The pipeline owners agree that demand for gas has grown far faster than their ability to transport it, and that they should either lay new pipe or add compressor stations to squeeze more gas through existing pipe. The trend in New England is not very different from the trend in the Midwest. New York is in a slightly different situation; local rules require that gas generators be able to run on fuel oil as well in a pinch.
New England generators used to avoid this problem by stocking up on diesel oil, but environmental rules discourage this. (The “gas” in “gas-fired generator” does not refer to natural gas, but to the physical form of the gas being burned; fuel oil, although stored as a liquid, can be turned into a gas.) And at the moment, if New England generators spend the extra money to build and fill a tank, they are not compensated for that.
The group that represents the local gas companies, the American Gas Association, agrees that a structural problem exists. “Our nation has access to abundant supplies of natural gas and a robust network of 2.4 million miles of natural gas pipelines that reliably deliver this fuel,” Dave McCurdy, its president and chief executive, said in a statement. “Until power generation markets appropriately incentivize continued infrastructure investments, New England will struggle to meet the growing energy needs in the region.”
In other words, the market should pay more for electricity from a generator that has invested in making its power supply reliable than for the same product from a generator that can only produce when the weather is warm and gas demand is low.
Even the power generators agree.

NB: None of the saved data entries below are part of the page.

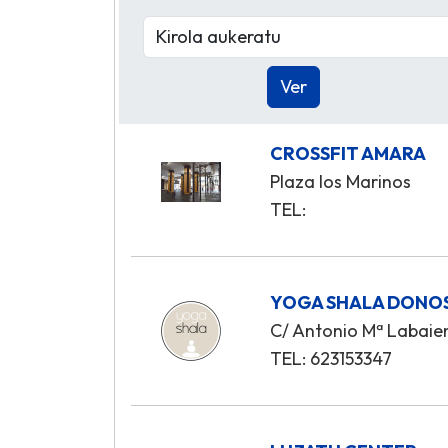
CROSSFIT AMARA
Plaza los Marinos
TEL:
YOGA SHALA DONO
C/ Antonio Mª Labaien 
TEL: 623153347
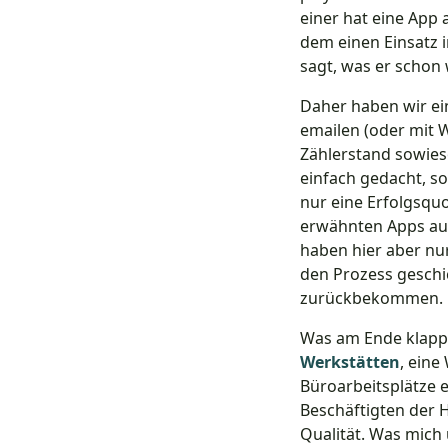
einer hat eine App 
dem einen Einsatz i
sagt, was er schon 
Daher haben wir ei
emailen (oder mit W
Zählerstand sowies
einfach gedacht, s
nur eine Erfolgsquo
erwähnten Apps auch
haben hier aber nu
den Prozess geschic
zurückbekommen.
Was am Ende klappte
Werkstätten
, eine
Büroarbeitsplätze 
Beschäftigten der 
Qualität. Was mich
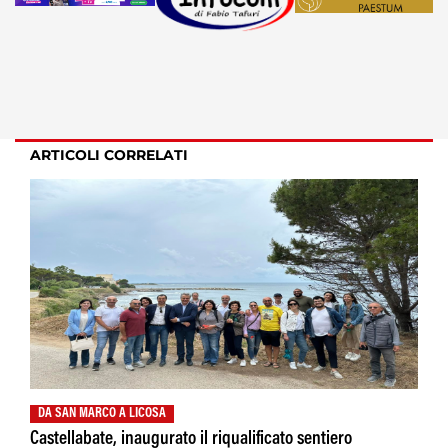
ARTICOLI CORRELATI
DA SAN MARCO A LICOSA
Castellabate, inaugurato il riqualificato sentiero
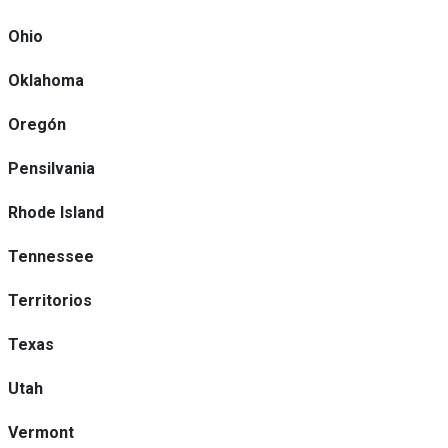
Ohio
Oklahoma
Oregón
Pensilvania
Rhode Island
Tennessee
Territorios
Texas
Utah
Vermont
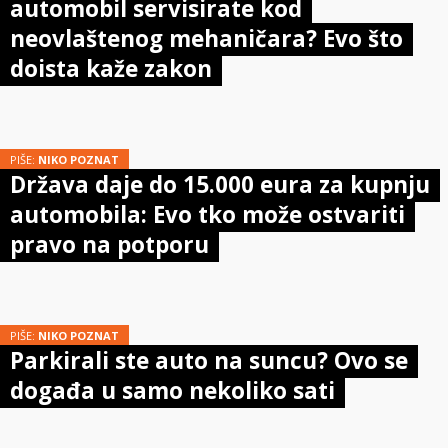
automobil servisirate kod
neovlaštenog mehaničara? Evo što
doista kaže zakon
PIŠE:
NIKO POZNAT
Država daje do 15.000 eura za kupnju
automobila: Evo tko može ostvariti
pravo na potporu
PIŠE:
NIKO POZNAT
Parkirali ste auto na suncu? Ovo se
događa u samo nekoliko sati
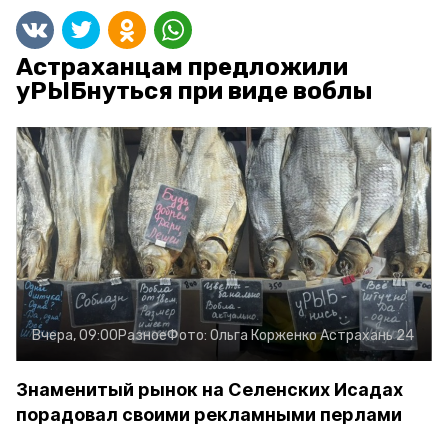
Астраханцам предложили
уРЫБнуться при виде воблы
Вчера, 09:00
Разное
Фото:
Ольга Корженко
Астрахань 24
Знаменитый рынок на Селенских Исадах
порадовал своими рекламными перлами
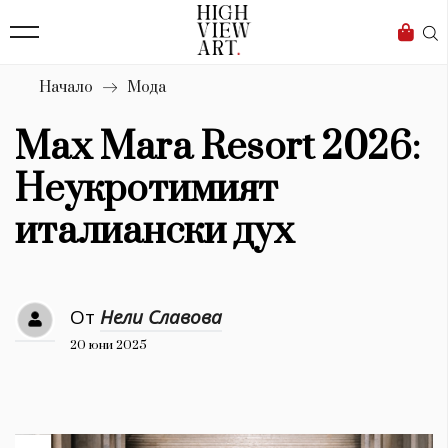
139
Бизнес
1633
Мода
Начало
Мода
16
Dialogue
Max Mara Resort 2026:
Изкуство
Неукротимият
4340
италиански дух
Красота
777
От
Нели Славова
Дизайн
20 юни 2025
1272
1188
Книги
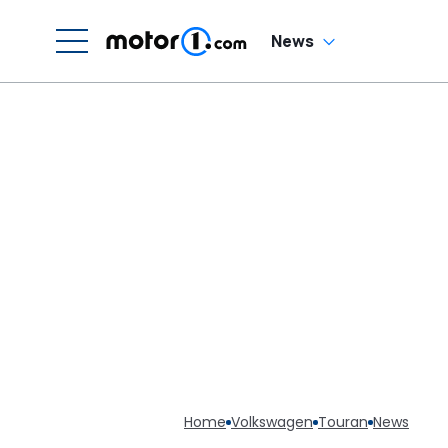
News
Home
Volkswagen
Touran
News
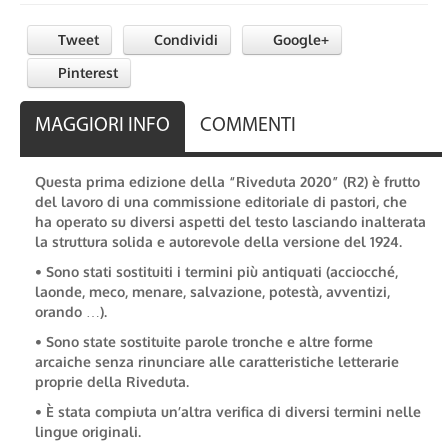
Tweet
Condividi
Google+
Pinterest
MAGGIORI INFO
COMMENTI
Questa prima edizione della “Riveduta 2020” (R2) è frutto
del lavoro di una commissione editoriale di pastori, che
ha operato su diversi aspetti del testo lasciando inalterata
la struttura solida e autorevole della versione del 1924.
• Sono stati sostituiti i termini più antiquati (acciocché,
laonde, meco, menare, salvazione, potestà, avventizi,
orando …).
• Sono state sostituite parole tronche e altre forme
arcaiche senza rinunciare alle caratteristiche letterarie
proprie della Riveduta.
• È stata compiuta un’altra verifica di diversi termini nelle
lingue originali.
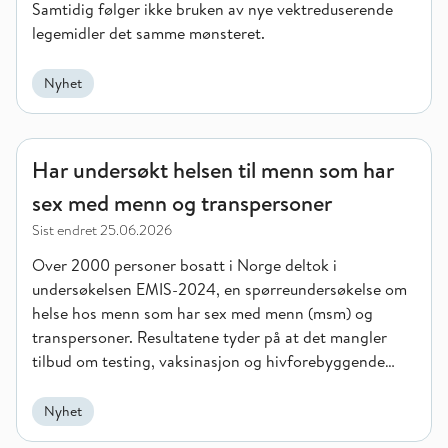
Samtidig følger ikke bruken av nye vektreduserende
legemidler det samme mønsteret.
Nyhet
Har undersøkt helsen til menn som har sex med menn og tran
Har undersøkt helsen til menn som har
sex med menn og transpersoner
Sist endret
25.06.2026
Over 2000 personer bosatt i Norge deltok i
undersøkelsen EMIS-2024, en spørreundersøkelse om
helse hos menn som har sex med menn (msm) og
transpersoner. Resultatene tyder på at det mangler
tilbud om testing, vaksinasjon og hivforebyggende
medisiner for disse gruppene.
Nyhet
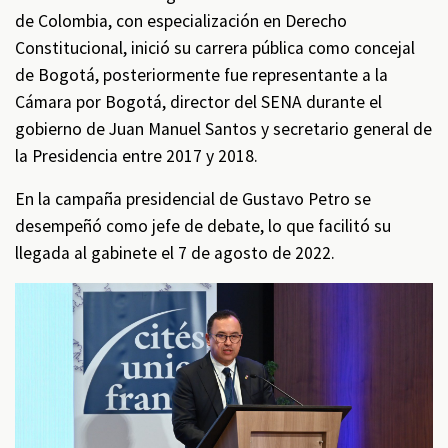
de Colombia, con especialización en Derecho
Constitucional, inició su carrera pública como concejal
de Bogotá, posteriormente fue representante a la
Cámara por Bogotá, director del SENA durante el
gobierno de Juan Manuel Santos y secretario general de
la Presidencia entre 2017 y 2018.
En la campaña presidencial de Gustavo Petro se
desempeñó como jefe de debate, lo que facilitó su
llegada al gabinete el 7 de agosto de 2022.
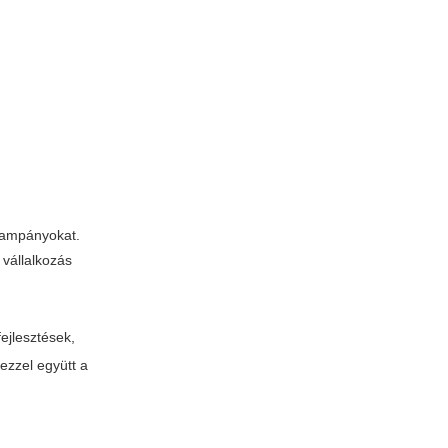
 kampányokat.
 vállalkozás
ejlesztések,
ezzel együtt a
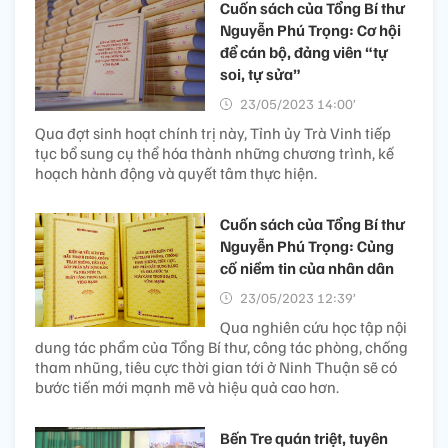
Cuốn sách của Tổng Bí thư
Nguyễn Phú Trọng: Cơ hội
để cán bộ, đảng viên “tự
soi, tự sửa”
23/05/2023 14:00’
Qua đợt sinh hoạt chính trị này, Tỉnh ủy Trà Vinh tiếp
tục bổ sung cụ thể hóa thành những chương trình, kế
hoạch hành động và quyết tâm thực hiện.
Cuốn sách của Tổng Bí thư
Nguyễn Phú Trọng: Củng
cố niềm tin của nhân dân
23/05/2023 12:39’
Qua nghiên cứu học tập nội
dung tác phẩm của Tổng Bí thư, công tác phòng, chống
tham nhũng, tiêu cực thời gian tới ở Ninh Thuận sẽ có
bước tiến mới mạnh mẽ và hiệu quả cao hơn.
Bến Tre quán triệt, tuyên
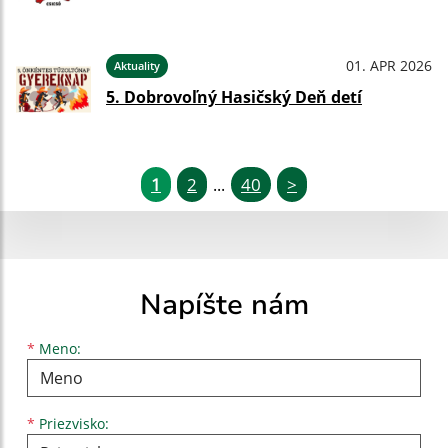
01. APR 2026
Aktuality
5. Dobrovoľný Hasičský Deň detí
1
2
40
>
...
Napíšte nám
Meno
Priezvisko
E-mailová adresa
*
Meno:
*
Priezvisko:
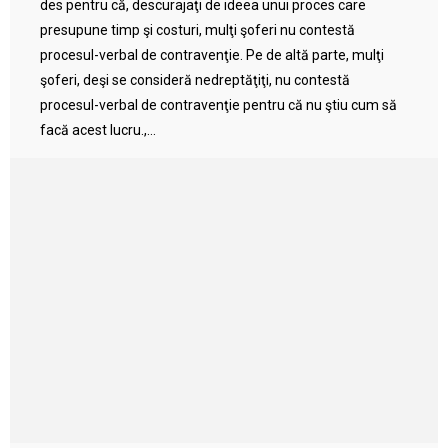
des pentru că, descurajaţi de ideea unui proces care
presupune timp şi costuri, mulţi şoferi nu contestă
procesul-verbal de contravenţie. Pe de altă parte, mulţi
şoferi, deşi se consideră nedreptăţiţi, nu contestă
procesul-verbal de contravenţie pentru că nu ştiu cum să
facă acest lucru.,...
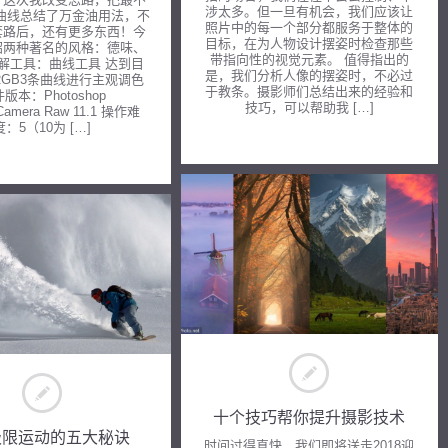
涉太多。但一旦有机会，我们应该让
的曲线总结了万金油用法，不
照片中的每一个部分都服务于整体的
套路后，还有更多东西！今
目标，在为人物设计摆姿时检查那些
绍两种著名的风格：德味、
带指向性的视觉元素。 值得指出的
讲解工具：曲线工具 达到目
是，我们分析人像的摆姿时，不必过
RGB3条曲线进行主观调色
于教条。摄影师们总结出来的经验和
版本：Photoshop
技巧，可以帮助我 […]
Camera Raw 11.1 操作难
度：5（10为 […]
十个技巧帮你提升摄影技术
极限运动的五大秘诀
时间过得真快，我们即将送走2018迎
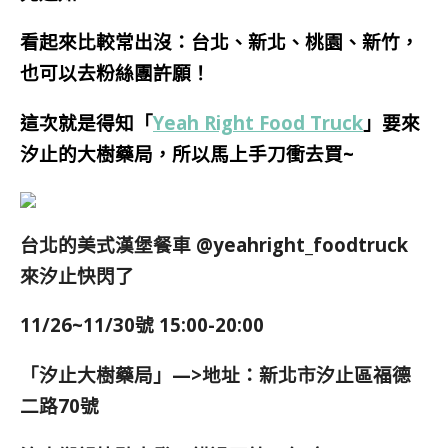
看起來比較常出沒：台北、新北、桃園、新竹，
也可以去粉絲團許願！
這次就是得知「
Yeah Right Food Truck
」要來
汐止的大樹藥局，所以馬上手刀衝去買~
台北的美式漢堡餐車 @yeahright_foodtruck
來汐止快閃了
11/26~11/30號 15:00-20:00
「汐止大樹藥局」—>
地址：新北市汐止區福德
二路70號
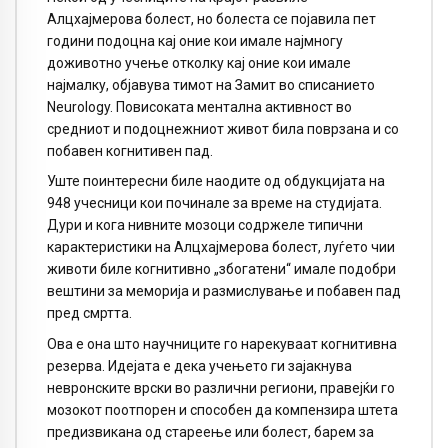
Алцхајмерова болест, но болеста се појавила пет
години подоцна кај оние кои имале најмногу
доживотно учење отколку кај оние кои имале
најмалку, објавува тимот на Замит во списанието
Neurology. Повисоката ментална активност во
средниот и подоцнежниот живот била поврзана и со
побавен когнитивен пад.
Уште поинтересни биле наодите од обдукцијата на
948 учесници кои починале за време на студијата.
Дури и кога нивните мозоци содржеле типични
карактеристики на Алцхајмерова болест, луѓето чии
животи биле когнитивно „збогатени“ имале подобри
вештини за меморија и размислување и побавен пад
пред смртта.
Ова е она што научниците го нарекуваат когнитивна
резерва. Идејата е дека учењето ги зајакнува
невронските врски во различни региони, правејќи го
мозокот поотпорен и способен да компензира штета
предизвикана од стареење или болест, барем за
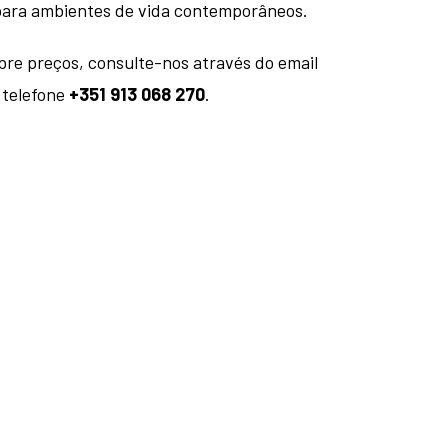
para ambientes de vida contemporâneos.
bre preços, consulte-nos através do email
 telefone
+351 913 068 270
.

Yet Dan Dolan, a spokesman for the New England Power Generators Association, said the devil is in the details: how should the market be structured to compensate the grasshopper for becoming an ant?
The Independent System Operator is thinking of both incentives and disincentives. New England, like New York State and the market to the south, PJM, (which used to stand for Pennsylvania-Jersey-Maryland), has a market for electric energy but also for capacity.
Companies that buy electricity, like utilities that distribute it to homes and businesses, also pay for generating capacity equal to their expected demand. So independent generators collect a fee for simply having capacity available as well as a fee for the energy they produce.
At the New England Independent System Operator, Vamsi Chadalavada, the chief operating officer, said companies that collect the capacity fee must be able to get fuel and produce electricity when called upon. “If we call upon them and they do not deliver, there has to be a significant consequence,” he said. Companies that cannot produce would pay penalties, he said, and that money would go to companies that do.
“If I stand to lose hundreds of thousands of dollars any given day, I’m going to do everything within my capability to make sure that doesn’t happen,” Mr. Chadalavada said. Generators would therefore buy firm gas transmission capacity or make other kinds of investments to ensure reliability.
This post has been revised to reflect the following correction:
Correction: February 25, 2013
An earlier version of this article misspelled the first name of the spokeswoman for the Interstate Natural Gas Association of America. She is Cathy Landry, not Kathy.